__Task data__
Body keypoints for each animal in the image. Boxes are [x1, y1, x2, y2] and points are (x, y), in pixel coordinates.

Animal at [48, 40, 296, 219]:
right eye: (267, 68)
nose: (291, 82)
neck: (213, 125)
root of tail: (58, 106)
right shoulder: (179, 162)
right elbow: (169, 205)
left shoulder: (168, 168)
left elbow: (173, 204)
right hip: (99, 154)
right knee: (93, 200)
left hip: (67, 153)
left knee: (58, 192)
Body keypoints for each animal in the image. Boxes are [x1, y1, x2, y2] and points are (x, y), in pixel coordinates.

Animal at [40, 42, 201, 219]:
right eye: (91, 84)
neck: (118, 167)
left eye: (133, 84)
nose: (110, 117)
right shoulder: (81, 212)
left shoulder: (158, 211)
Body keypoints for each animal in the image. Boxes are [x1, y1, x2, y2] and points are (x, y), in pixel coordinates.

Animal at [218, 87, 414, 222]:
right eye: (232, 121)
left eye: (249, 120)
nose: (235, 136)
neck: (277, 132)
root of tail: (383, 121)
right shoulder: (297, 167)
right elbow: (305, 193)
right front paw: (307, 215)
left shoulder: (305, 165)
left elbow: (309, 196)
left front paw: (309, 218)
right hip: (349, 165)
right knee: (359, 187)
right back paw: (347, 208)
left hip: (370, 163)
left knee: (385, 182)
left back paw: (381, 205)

...

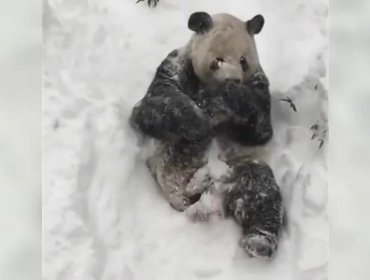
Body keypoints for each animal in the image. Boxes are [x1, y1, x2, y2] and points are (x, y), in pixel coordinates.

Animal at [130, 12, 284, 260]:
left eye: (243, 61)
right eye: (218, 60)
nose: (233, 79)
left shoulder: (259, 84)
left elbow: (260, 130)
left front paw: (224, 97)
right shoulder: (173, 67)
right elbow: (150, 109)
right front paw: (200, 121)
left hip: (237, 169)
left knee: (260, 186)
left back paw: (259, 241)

__Instructions for the task__
Of the entries above, transcribe exactly those lines that fall between the line containing "right eye: (232, 121)" and the line containing "left back paw: (381, 205)", together with those two lines.

__Expected output__
right eye: (232, 121)
left eye: (249, 120)
nose: (235, 136)
neck: (277, 132)
root of tail: (383, 121)
right shoulder: (297, 167)
right elbow: (305, 193)
right front paw: (307, 215)
left shoulder: (305, 165)
left elbow: (309, 196)
left front paw: (309, 218)
right hip: (349, 165)
right knee: (359, 187)
right back paw: (347, 208)
left hip: (370, 163)
left knee: (385, 182)
left back paw: (381, 205)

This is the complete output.